Topic Group 3: Initial data analysis

Chairs: Marianne Huebner, Saskia le Cessie, Werner Vach
Members: Dianne Cook, Heike Hofmann, Lara Lusa, Carsten Oliver Schmidt

The initial steps of all data analyses consist of checking consistency and accuracy of the data, describing and exploring the study sample and preparing the data for further analyses. It is crucial this is done before embarking on complex analyses.

The drive to obtain high quality data should start long before data collection and include a careful database design with variable definitions, plausibility checks, date checks and a well-planed system for identifying likely data for errors and resolving inconsistencies. Cleaning data especially when integrating multiple data sources should be done systematically and carefully (van den Broeck 20051). After being (reasonably) confident that the data are error-free, the next step is to become familiar with the collected data and examine it for consistency of data formats, number and patterns of missing data, distributions of continuous variables, (e.g. skewness, variation), and frequencies of categorical variables, checking group labels (Chatfield 20022, Cox 20113). The inclusion and exclusion criteria in the process of selecting the subset of data to be analyzed in the study should be described along with an overview of missing measurements and follow-up data (Elm 20074). Both raw data and the final dataset need to be saved. A general rule is that a statistical analysis plan is made and agreed upon before the data collection starts and that it should not be altered without agreement of the project steering group. This should reduce the extent of data dredging or hypothesis fishing leading to false positive studies (George 20025). It is important that the complete initial data analysis process is transparent and that researchers document all steps for reproducibility (Baggerly 20096).

One of the aims of the initial data analysis is to provide a clear description of the data in tables and figures. This can be done in many different ways: summary statistics can be reported for the total population or for subgroups; continuous variables can be summarized by means and standard deviations, by medians and percentiles or by categorizing them. Small groups of categorical variables can be combined. Medical papers often have a descriptive table of the data. In certain instances, for example when data are missing not completely at random, summary statistics of the study sample do not unbiasedly represent population characteristics. In this case, one has to decide whether the descriptive table should include corrections for the missing data.

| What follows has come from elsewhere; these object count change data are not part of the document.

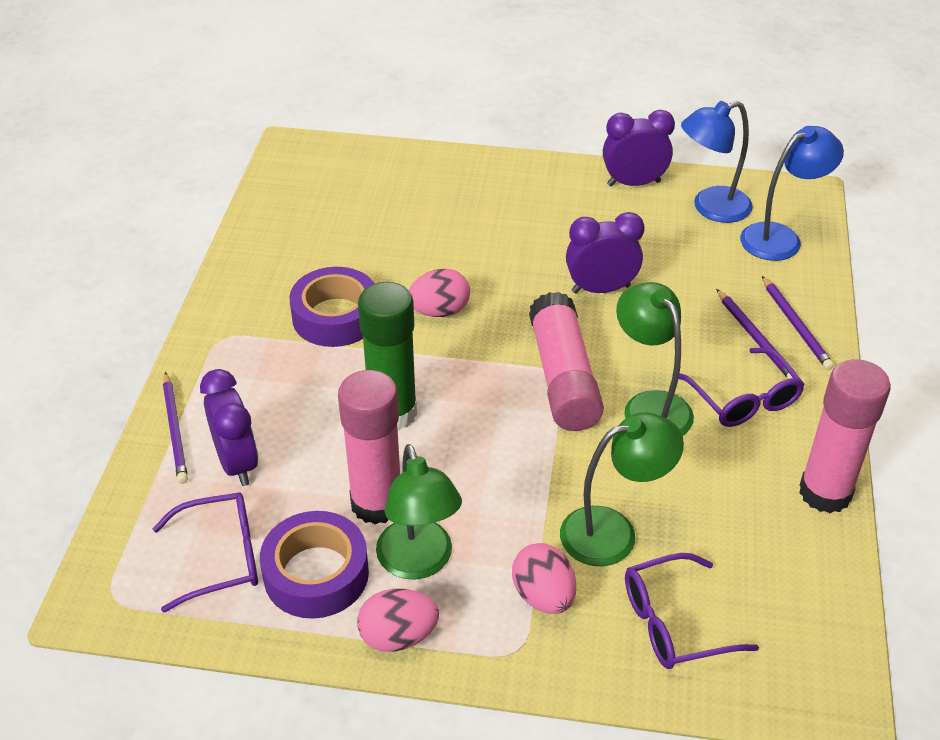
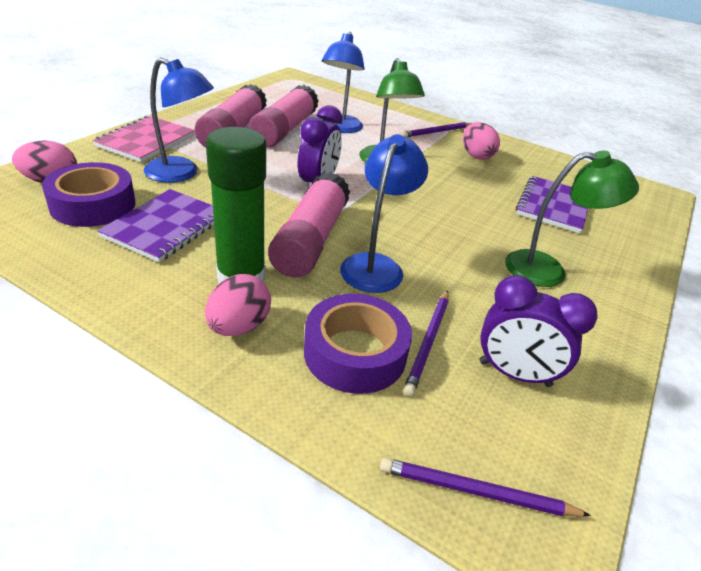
blue lamp: [681,101,753,223] [740,126,844,261] = 2 -> [144,57,214,183] [322,32,365,133] [340,134,428,293] = 3
green lamp: [376,444,462,580] [560,412,684,566] [616,282,694,436] = 3 -> [359,58,425,162] [505,151,639,287] = 2
pink notebook: none = 0 -> [92,116,195,162] = 1
purple clock: [200,369,258,486] [566,212,645,294] [603,110,675,186] = 3 -> [298,105,343,192] [480,276,598,387] = 2
purple glasses: [152,493,258,613] [625,553,759,669] [678,348,805,427] = 3 -> none = 0
purple notebook: none = 0 -> [97,189,214,263] [516,176,588,233] = 2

Another step is preparation of the data for more advanced analyses. In this step decisions have to be made about the way variables are used in further analyses. Variables can be used in their raw form, they may be transformed or categorized, they may be rescaled or standardized, they may be used as single variables, combined to summary scores or as more complex functions, e.g. as ratios (Vach 20137). Further, procedures to handle missing values and outliers should be clarified.

This topic group aims to provide guidance for all of the above mentioned steps in the initial data analysis. We will discuss advantages and limitations of different approaches. Recommendations will be given based on an overview of existing literature and feedback from experienced researchers.

  1. van den Broeck J, Cunningham SA, Eeckels R, Herbst K. Data cleaning: detecting, diagnosing, and editing data abnormalities. PLoS Medicine 2005; 2(10):e267.
  2. Chatfield C. Confessions of a pragmatic statistician. Journal of the Royal Statistical Society. Series D (The Statistician) 2002; 51(Part 1):1–20.
  3. Cox D, Donnelly C. Preliminary analysis. In Principles of Applied Statistics. Cambridge University Press: Cambridge, 2011.
  4. Elm E von, Altman DG, Egger M, Pocock SJ, Gøtzsche PC, Vandenbroucke JP. STROBE initiative. The strengthening the reporting of observational studies in epidemiology (STROBE) statement: guidelines for reporting observational studies. Epidemiology (Cambridge, Mass.) 2007; 18(6):800–804.
  5. George DS, Shah E. Data dredging, bias, or confounding. BMJ 2002; 325(7378):1437–1438.
  6. Baggerly KA, Coombes KR. Deriving chemosensitivity from cell lines: forensic bioinformatics and reproducible research in high-throughput biology. The Annals of Applied Statistics 2009; 3(4):1309–1334.
  7. Vach W. Transformation of covariates. In Regression Models as a Tool in Medical Research. Taylor & Francis Group: Boca Raton, FL, USA, 2013; 264–273.